Hang on! This tipcart doesn’t ride like Rangeley No. 9. She should make a dandy picture back there—smoke rolling up over the pitch-pines and the three varnished cars glittering in the sun. See ’em swing through that reverse curve!
See this big iron along here? Seventy-five pound steel, biggest ever laid in two-foot track. Proportionately it’s equivalent to about two-hundred pound rail in wide gauge track: heavier than anything made yet.
Getting some good shots? I hope the reflections in the water show up clear; reservoir’s like a mirror.
Take a quick peek over 'cross there: that’s Plantation Center station, on the line we just went up over. Remember? The two lines are hardly a hundred yards apart right here. Sometime Mr. Atwood may lay a connecting track across this dike. Only a stone’s throw. Notice this big fill here: all new grade across the corner of the swamp. Kind of sags in the middle; will be filled and raised sometime. See No. 7 puffing up out of there!
Look: we’re beside the canal now. There’s the grove and yard ahead. We’re coming in on that line I told you about—from across the canal.
There’s the work train’s smoke. She came in ahead of us and it looks to me like No. 4 engine is out there too. Where could she have been when we left town?

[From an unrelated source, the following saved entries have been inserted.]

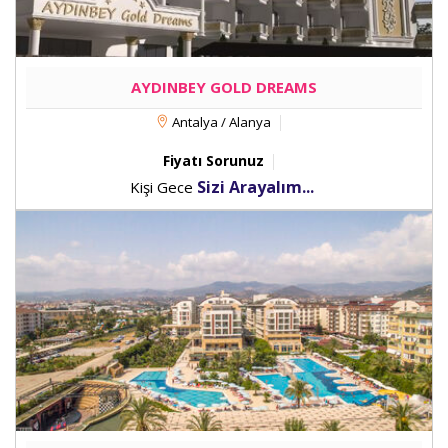
AYDINBEY GOLD DREAMS
Antalya / Alanya
Fiyatı Sorunuz
Sizi Arayalım...
Kişi Gece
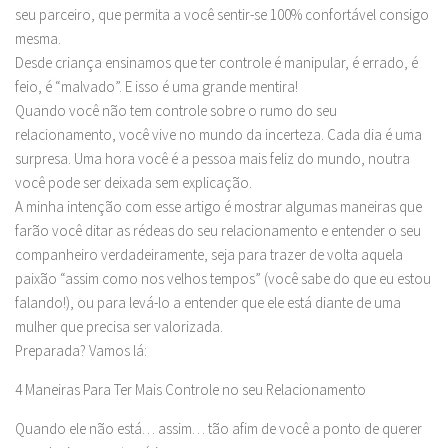
seu parceiro, que permita a você sentir-se 100% confortável consigo
mesma.
Desde criança ensinamos que ter controle é manipular, é errado, é
feio, é “malvado”. E isso é uma grande mentira!
Quando você não tem controle sobre o rumo do seu
relacionamento, você vive no mundo da incerteza. Cada dia é uma
surpresa. Uma hora você é a pessoa mais feliz do mundo, noutra
você pode ser deixada sem explicação.
A minha intenção com esse artigo é mostrar algumas maneiras que
farão você ditar as rédeas do seu relacionamento e entender o seu
companheiro verdadeiramente, seja para trazer de volta aquela
paixão “assim como nos velhos tempos” (você sabe do que eu estou
falando!), ou para levá-lo a entender que ele está diante de uma
mulher que precisa ser valorizada.
Preparada? Vamos lá:
4 Maneiras Para Ter Mais Controle no seu Relacionamento
Quando ele não está… assim… tão afim de você a ponto de querer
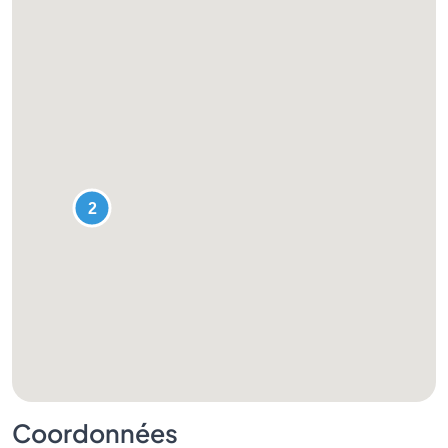
Coordonnées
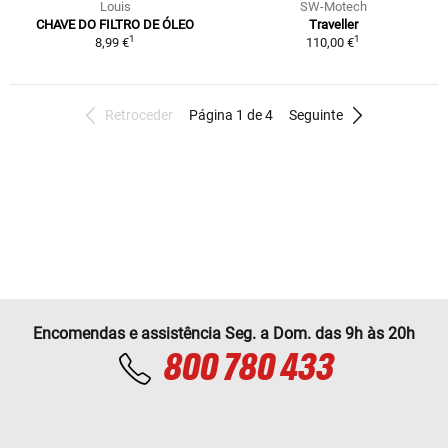
Louis
SW-Motech
CHAVE DO FILTRO DE ÓLEO
Traveller
1
1
8,99 €
110,00 €
Retroceder
Página 1 de 4
Seguinte
Encomendas e assistência Seg. a Dom. das 9h às 20h
800 780 433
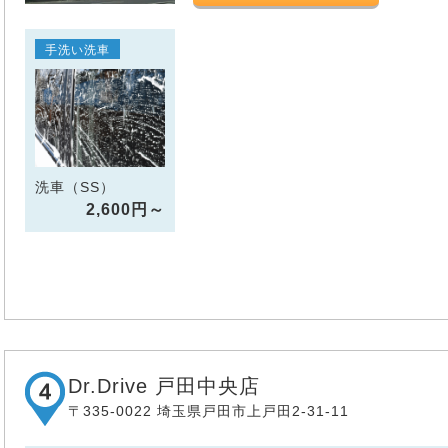
手洗い洗車
洗車（SS）
2,600円～
Dr.Drive 戸田中央店
〒335-0022 埼玉県戸田市上戸田2-31-11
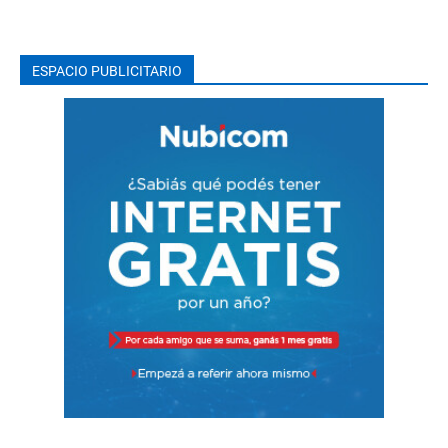
ESPACIO PUBLICITARIO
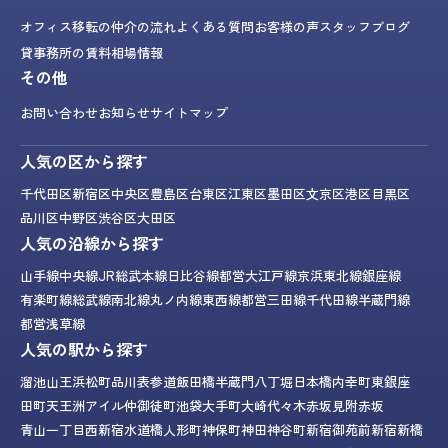
オフィス移転の仲介の流れ
よくある質問
お客様の声
スタッフブログ
貸事務所の賃料相場情報
その他
お問い合わせ
お知らせ
サイトマップ
人気の区から探す
千代田区
新宿区
中央区
豊島区
台東区
江東区
墨田区
文京区
港区
目黒区
品川区
中野区
渋谷区
大田区
人気の沿線から探す
山手線
中央線
JR総武本線
日比谷線
都営大江戸線
京浜東北線
銀座線
有楽町線
総武線
南北線
丸ノ内線
東西線
都営三田線
千代田線
半蔵門線
都営浅草線
人気の駅から探す
溜池山王
浜松町
品川
表参道
飯田橋
半蔵門
八丁堀
日本橋
内幸町
東銀座
田町
天王洲アイル
仲御徒町
池袋
大手町
大崎
代々木
赤坂見附
赤坂
青山一丁目
西新宿
水道橋
人形町
神保町
神田
神谷町
新宿御苑前
新宿
新橋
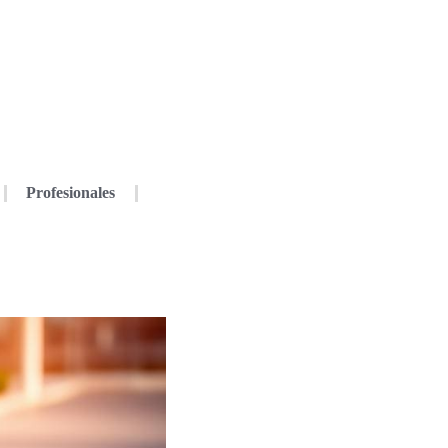
Profesionales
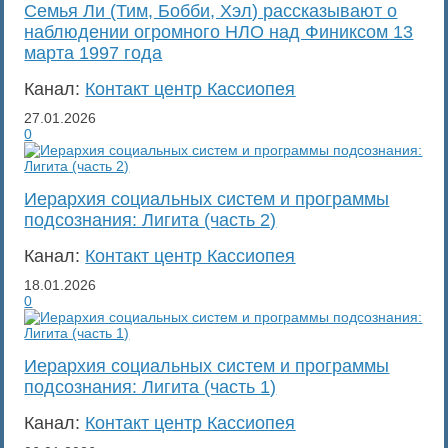
Семья Ли (Тим, Бобби, Хэл) рассказывают о
наблюдении огромного НЛО над Финиксом 13
марта 1997 года
Канал:
Контакт центр Кассиопея
27.01.2026
0
Иерархия социальных систем и программы
подсознания: Лигита (часть 2)
Канал:
Контакт центр Кассиопея
18.01.2026
0
Иерархия социальных систем и программы
подсознания: Лигита (часть 1)
Канал:
Контакт центр Кассиопея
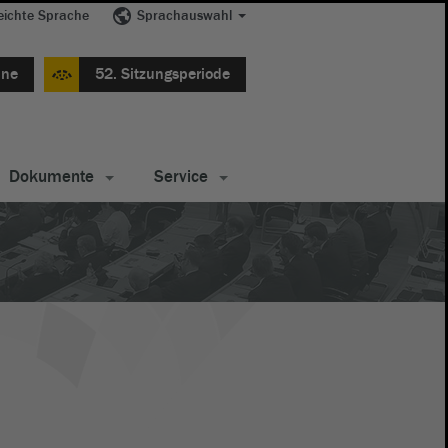
eichte Sprache
Sprachauswahl
ine
52. Sitzungsperiode
Dokumente
Service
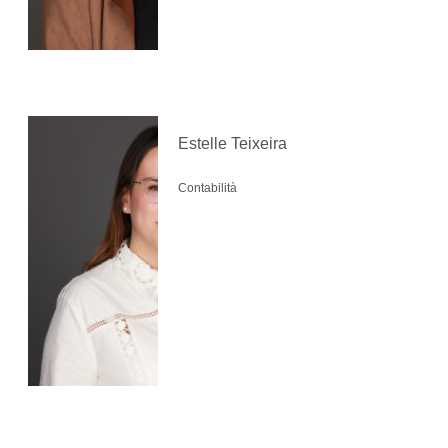
Estelle Teixeira
Contabilità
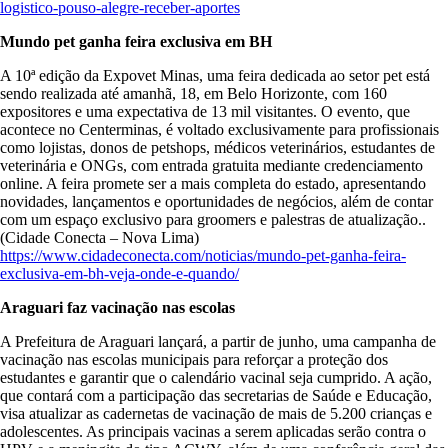
logistico-pouso-alegre-receber-aportes
Mundo pet ganha feira exclusiva em BH
A 10ª edição da Expovet Minas, uma feira dedicada ao setor pet está
sendo realizada até amanhã, 18, em Belo Horizonte, com 160
expositores e uma expectativa de 13 mil visitantes. O evento, que
acontece no Centerminas, é voltado exclusivamente para profissionais
como lojistas, donos de petshops, médicos veterinários, estudantes de
veterinária e ONGs, com entrada gratuita mediante credenciamento
online. A feira promete ser a mais completa do estado, apresentando
novidades, lançamentos e oportunidades de negócios, além de contar
com um espaço exclusivo para groomers e palestras de atualização..
(Cidade Conecta – Nova Lima)
https://www.cidadeconecta.com/noticias/mundo-pet-ganha-feira-
exclusiva-em-bh-veja-onde-e-quando/
Araguari faz vacinação nas escolas
A Prefeitura de Araguari lançará, a partir de junho, uma campanha de
vacinação nas escolas municipais para reforçar a proteção dos
estudantes e garantir que o calendário vacinal seja cumprido. A ação,
que contará com a participação das secretarias de Saúde e Educação,
visa atualizar as cadernetas de vacinação de mais de 5.200 crianças e
adolescentes. As principais vacinas a serem aplicadas serão contra o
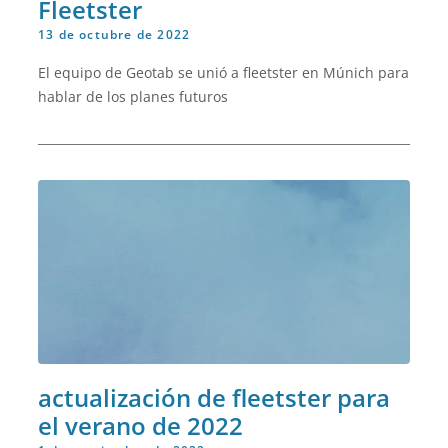
Fleetster
13 de octubre de 2022
El equipo de Geotab se unió a fleetster en Múnich para
hablar de los planes futuros
actualización de fleetster para
el verano de 2022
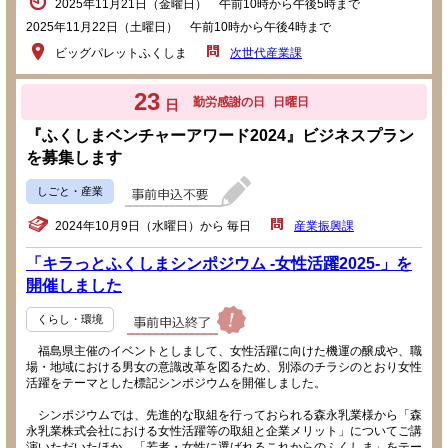
2025年11月21日（金曜日） 午前10時から午後5時まで
2025年11月22日（土曜日） 午前10時から午後4時まで
ビッグパレットふくしま
次世代産業課
23
勤労感謝の日
日曜日
日
『ふくしまベンチャーアワード2024』ビジネスプラン
を募集します
しごと・産業
2024年10月9日（水曜日）から 毎日
産業振興課
「キラっとふくしまシンポジウム -女性活躍2025-」を
開催しました
くらし・環境
福島県主催のイベントとしまして、女性活躍に向けた機運の醸成や、職
場・地域における男女の意識改革を図るため、別添のチラシのとおり女性
活躍をテーマとした標記シンポジウムを開催しました。
シンポジウムでは、先進的な取組を行っておられる森永乳業様から「森
永乳業株式会社における女性活躍等の取組と企業メリット」についてご講
演いただいたほか、「若者・女性に選ばれるこれからのふくしま」をテー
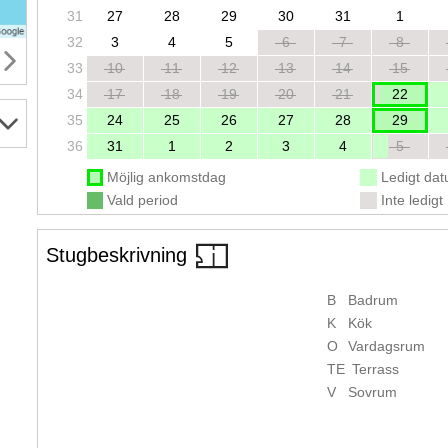
31
27
28
29
30
31
1
32
3
4
5
6
7
8
33
10
11
12
13
14
15
34
17
18
19
20
21
22
35
24
25
26
27
28
29
36
31
1
2
3
4
5
Möjlig ankomstdag
Ledigt da
Vald period
Inte ledigt
Stugbeskrivning
B
Badrum
K
Kök
O
Vardagsrum
TE
Terrass
V
Sovrum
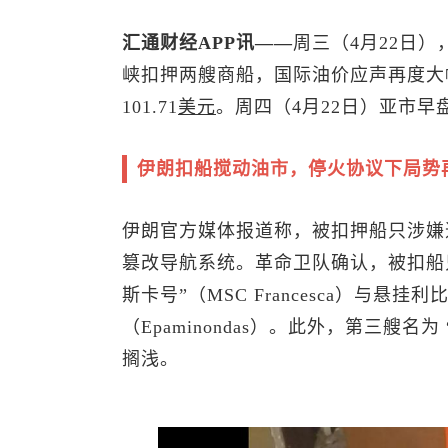
汇通财经APP讯——
周三（4月22日）
峡扣押两艘商船，国际油价应声再度大
101.71
美元
。周四（4月22日）亚市早盘
伊朗扣船搅动油市，停火协议下局势
伊朗官方媒体报道称，被扣押船只涉嫌
篡改导航系统。革命卫队确认，被扣船
斯卡号”（MSC Francesca）与悬挂
（Epaminondas）。此外，第三艘名为
搁浅。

Take it easy: I’m trying to stop this jalopy. We’re back in the yards again. Quite an array of power, eh? No. 7; the work train; No. 4 engine; the railbus which beat us down from the Ball Park; and there’s even little Plymouth No. 14 with a string of bog dumpcars. You couldn’t get so much action short of North Station.
(Moody Photo)
Look out—stand back! Here comes a freight train, cuffing the wind up Mt. Urann with the little red kiboose lurching and swaying behind.